Short task 1 →
Recast the taxonomy rows below as a Markdown table with two columns, Number and Line. Include everything from the line containing "scientific name: Cyanocitta stelleri" down to the line containing "class: Myxomycetes", and leave out any blank lines.

Jean-Marie Liot / DPPI / Vendee Globe

Record breaking Golding completes his third Vendee Globe

British solo racing legend home in sixth place

Wednesday February 6th 2013, Author: James Boyd, Location: France

British skipper Mike Golding on Gamesa crossed the finish line of the Vendée Globe at 18:38:26 UTC this evening to take sixth place and in doing so he became the first sailor ever to finish three Vendée Globe races.

In his lengthy battle with his French nemesis Jean le Cam, he finished just 6 hours 23 mins and 28secs behind.

Golding’s elapsed time for this Vendee Globe was 88d 6h 36min 26s, an improvement of just over 11 hours on his 2004-5 time. His average speed over the theoretical 24,393 mile course is 11.5 knots, however he actually sailed 27,281 miles on the water at an average speed of 12.9 knots. He finished 10d 04h 19m 46s behind the race winner François Gabart on MACIF.

Golding had to reduce speed during the final 36 hours of the race when the gale force winds and big seas increased the ingress of water into his boat due to leaks in the keel box following the loss of an external fairing immediately forward of the keel pivot.

Golding’s race

It would be fair to say that Mike Golding started his fourth Vendée Globe with high hopes of finishing on the podium. After all in the last, record-breaking edition of 2008-9 he had just pulled into the lead in the Southern Ocean when his yacht dismasted. And in recent races like the Transat Jacques Vabre and the B2B he was clearly still very competitive.

In the early stages of the race down the Atlantic Golding admitted he found the early going tough, finding the race routine not as easy to slip into. He railed against a 30 minute penalty imposed for transgressing the Traffic Separation zones off Cape Finisterre.

In the first big pair of transitions he held east and south with Jean le Cam and made some good initial gains but ultimately lost out. From there he was on the back foot as the leaders headed off into the distance. But by the Cape Verde Islands ‘the oldies’ - Le Cam, Golding and Dominique Wavre - had formed the tight knit group  which was to last all the way until the more senior Swiss skipper slowed after Cape Horn.

Although they all made good gains southbound in the Doldrums initially, they were slowed slightly after them. But it was after Gough Island when a tentacle-like ridge stretched down SE to hold the trio while the leading group extended away.

Short task 2 →
Continue the Vendée Globe report on Mike Golding from the point where it stops.

Given data →
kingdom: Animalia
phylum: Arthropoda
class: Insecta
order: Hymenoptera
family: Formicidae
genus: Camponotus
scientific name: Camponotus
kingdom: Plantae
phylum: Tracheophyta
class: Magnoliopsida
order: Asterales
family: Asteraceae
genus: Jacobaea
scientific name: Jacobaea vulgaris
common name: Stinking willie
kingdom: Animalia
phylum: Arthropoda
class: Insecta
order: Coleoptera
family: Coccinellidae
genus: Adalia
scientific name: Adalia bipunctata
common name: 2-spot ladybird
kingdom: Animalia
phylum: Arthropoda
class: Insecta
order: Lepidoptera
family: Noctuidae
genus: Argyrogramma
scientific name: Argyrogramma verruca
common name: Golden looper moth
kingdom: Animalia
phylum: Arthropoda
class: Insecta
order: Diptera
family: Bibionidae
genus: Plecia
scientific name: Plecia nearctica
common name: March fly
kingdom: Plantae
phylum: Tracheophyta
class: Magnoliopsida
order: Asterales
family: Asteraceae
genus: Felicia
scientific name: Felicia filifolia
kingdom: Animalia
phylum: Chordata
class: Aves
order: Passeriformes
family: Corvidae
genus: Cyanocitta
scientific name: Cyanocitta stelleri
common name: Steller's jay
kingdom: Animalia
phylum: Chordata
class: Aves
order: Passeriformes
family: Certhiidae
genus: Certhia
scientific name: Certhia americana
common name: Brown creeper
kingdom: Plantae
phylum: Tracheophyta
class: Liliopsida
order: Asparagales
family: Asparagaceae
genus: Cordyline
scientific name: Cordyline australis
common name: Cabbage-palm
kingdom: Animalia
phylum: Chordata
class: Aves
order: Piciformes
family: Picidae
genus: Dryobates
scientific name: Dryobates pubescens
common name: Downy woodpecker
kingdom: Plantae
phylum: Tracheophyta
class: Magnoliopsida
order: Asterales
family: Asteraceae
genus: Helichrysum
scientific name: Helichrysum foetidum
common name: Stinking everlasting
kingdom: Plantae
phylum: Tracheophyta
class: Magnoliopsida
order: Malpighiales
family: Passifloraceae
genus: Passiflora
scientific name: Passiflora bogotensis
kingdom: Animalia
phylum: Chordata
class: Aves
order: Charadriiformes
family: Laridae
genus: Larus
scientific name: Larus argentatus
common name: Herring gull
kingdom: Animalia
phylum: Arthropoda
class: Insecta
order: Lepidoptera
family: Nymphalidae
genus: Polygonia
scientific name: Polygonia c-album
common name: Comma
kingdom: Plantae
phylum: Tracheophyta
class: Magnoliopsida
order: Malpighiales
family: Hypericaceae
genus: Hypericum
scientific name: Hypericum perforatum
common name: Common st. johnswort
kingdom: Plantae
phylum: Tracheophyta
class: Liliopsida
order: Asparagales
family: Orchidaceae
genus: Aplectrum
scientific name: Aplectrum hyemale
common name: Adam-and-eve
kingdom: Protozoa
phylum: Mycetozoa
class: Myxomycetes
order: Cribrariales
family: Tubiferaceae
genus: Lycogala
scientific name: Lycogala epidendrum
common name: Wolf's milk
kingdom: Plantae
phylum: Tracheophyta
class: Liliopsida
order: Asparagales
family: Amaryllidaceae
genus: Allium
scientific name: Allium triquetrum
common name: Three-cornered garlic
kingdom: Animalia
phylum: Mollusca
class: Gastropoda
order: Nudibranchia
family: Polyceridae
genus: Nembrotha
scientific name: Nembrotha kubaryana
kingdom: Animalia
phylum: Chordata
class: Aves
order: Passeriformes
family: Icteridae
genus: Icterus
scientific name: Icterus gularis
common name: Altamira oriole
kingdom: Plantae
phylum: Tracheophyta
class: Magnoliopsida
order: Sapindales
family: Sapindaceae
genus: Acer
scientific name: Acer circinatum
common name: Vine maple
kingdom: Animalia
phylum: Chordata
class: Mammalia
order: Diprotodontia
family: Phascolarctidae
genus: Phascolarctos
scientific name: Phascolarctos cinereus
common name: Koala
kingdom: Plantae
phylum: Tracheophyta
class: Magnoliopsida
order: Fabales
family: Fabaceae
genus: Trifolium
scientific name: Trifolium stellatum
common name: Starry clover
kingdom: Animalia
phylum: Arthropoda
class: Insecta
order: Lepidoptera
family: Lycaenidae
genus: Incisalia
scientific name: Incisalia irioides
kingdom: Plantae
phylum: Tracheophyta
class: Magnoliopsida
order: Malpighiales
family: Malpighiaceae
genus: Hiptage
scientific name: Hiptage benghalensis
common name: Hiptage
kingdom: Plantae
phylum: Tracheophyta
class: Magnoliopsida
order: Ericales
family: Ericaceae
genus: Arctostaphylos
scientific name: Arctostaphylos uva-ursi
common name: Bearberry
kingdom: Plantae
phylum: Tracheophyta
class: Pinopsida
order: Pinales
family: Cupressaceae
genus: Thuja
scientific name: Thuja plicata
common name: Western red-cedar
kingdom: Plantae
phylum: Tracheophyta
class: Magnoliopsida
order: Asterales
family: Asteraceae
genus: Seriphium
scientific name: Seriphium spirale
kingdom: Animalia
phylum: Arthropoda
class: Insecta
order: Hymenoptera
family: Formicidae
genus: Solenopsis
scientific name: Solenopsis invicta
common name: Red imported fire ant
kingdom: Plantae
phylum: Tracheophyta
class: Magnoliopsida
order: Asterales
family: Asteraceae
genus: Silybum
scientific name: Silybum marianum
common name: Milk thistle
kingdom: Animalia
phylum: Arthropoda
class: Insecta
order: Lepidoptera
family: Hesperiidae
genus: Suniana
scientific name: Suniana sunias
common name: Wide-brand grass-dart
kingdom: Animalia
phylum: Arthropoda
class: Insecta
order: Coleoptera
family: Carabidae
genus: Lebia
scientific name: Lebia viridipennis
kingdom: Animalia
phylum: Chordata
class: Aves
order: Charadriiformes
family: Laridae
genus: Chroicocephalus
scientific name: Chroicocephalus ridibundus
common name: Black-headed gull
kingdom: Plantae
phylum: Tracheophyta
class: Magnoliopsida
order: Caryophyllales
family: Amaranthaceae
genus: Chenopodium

Written reply 1 →
| Number | Line |
|---|---|
| 1 | scientific name: Cyanocitta stelleri |
| 2 | common name: Steller's jay |
| 3 | kingdom: Animalia |
| 4 | phylum: Chordata |
| 5 | class: Aves |
| 6 | order: Passeriformes |
| 7 | family: Certhiidae |
| 8 | genus: Certhia |
| 9 | scientific name: Certhia americana |
| 10 | common name: Brown creeper |
| 11 | kingdom: Plantae |
| 12 | phylum: Tracheophyta |
| 13 | class: Liliopsida |
| 14 | order: Asparagales |
| 15 | family: Asparagaceae |
| 16 | genus: Cordyline |
| 17 | scientific name: Cordyline australis |
| 18 | common name: Cabbage-palm |
| 19 | kingdom: Animalia |
| 20 | phylum: Chordata |
| 21 | class: Aves |
| 22 | order: Piciformes |
| 23 | family: Picidae |
| 24 | genus: Dryobates |
| 25 | scientific name: Dryobates pubescens |
| 26 | common name: Downy woodpecker |
| 27 | kingdom: Plantae |
| 28 | phylum: Tracheophyta |
| 29 | class: Magnoliopsida |
| 30 | order: Asterales |
| 31 | family: Asteraceae |
| 32 | genus: Helichrysum |
| 33 | scientific name: Helichrysum foetidum |
| 34 | common name: Stinking everlasting |
| 35 | kingdom: Plantae |
| 36 | phylum: Tracheophyta |
| 37 | class: Magnoliopsida |
| 38 | order: Malpighiales |
| 39 | family: Passifloraceae |
| 40 | genus: Passiflora |
| 41 | scientific name: Passiflora bogotensis |
| 42 | kingdom: Animalia |
| 43 | phylum: Chordata |
| 44 | class: Aves |
| 45 | order: Charadriiformes |
| 46 | family: Laridae |
| 47 | genus: Larus |
| 48 | scientific name: Larus argentatus |
| 49 | common name: Herring gull |
| 50 | kingdom: Animalia |
| 51 | phylum: Arthropoda |
| 52 | class: Insecta |
| 53 | order: Lepidoptera |
| 54 | family: Nymphalidae |
| 55 | genus: Polygonia |
| 56 | scientific name: Polygonia c-album |
| 57 | common name: Comma |
| 58 | kingdom: Plantae |
| 59 | phylum: Tracheophyta |
| 60 | class: Magnoliopsida |
| 61 | order: Malpighiales |
| 62 | family: Hypericaceae |
| 63 | genus: Hypericum |
| 64 | scientific name: Hypericum perforatum |
| 65 | common name: Common st. johnswort |
| 66 | kingdom: Plantae |
| 67 | phylum: Tracheophyta |
| 68 | class: Liliopsida |
| 69 | order: Asparagales |
| 70 | family: Orchidaceae |
| 71 | genus: Aplectrum |
| 72 | scientific name: Aplectrum hyemale |
| 73 | common name: Adam-and-eve |
| 74 | kingdom: Protozoa |
| 75 | phylum: Mycetozoa |
| 76 | class: Myxomycetes |

Written reply 2 →
Neither in the Indian Ocean nor the Pacific were this chasing group given the chance to really catch miles. Often they struggled with lighter winds in high pressure systems and certainly never had the fast rides like Gabart, Jean-Pierre Dick, Le Cléac’h and Alex Thomson had. When Gabart was setting his new 24 hours record making 19-22 knots, to the west Golding, Le Cam and Wavre were making relatively modest speeds of 12-14 knots.

Golding’s personal duel with Le Cam waxed and waned. As they entered the Pacific Ocean south of Tasmania Le Cam was able to hold on to the back of a low pressure a little longer while Golding struggled and the gap then extended to nearly 500 miles at one point. But the British skipper pegged miles back with a good approach to Cape Horn. At the legendary rock Mike Golding became the first sailor to have sailed six times around Cape Horn solo, three times in either direction. And he continued to claw distance back as they started a painful climb up the Atlantic.

Le Cam found his way towards the South American coast whilst Golding stayed more to the east seeking to get to the Trade Winds first, but all the time the breeze was shifting in direction and pressure and their South Atlantic was the worst that both he and his rival Le Cam could recall. But when their courses converged Golding was just 0.7 of a mile behind Le Cam.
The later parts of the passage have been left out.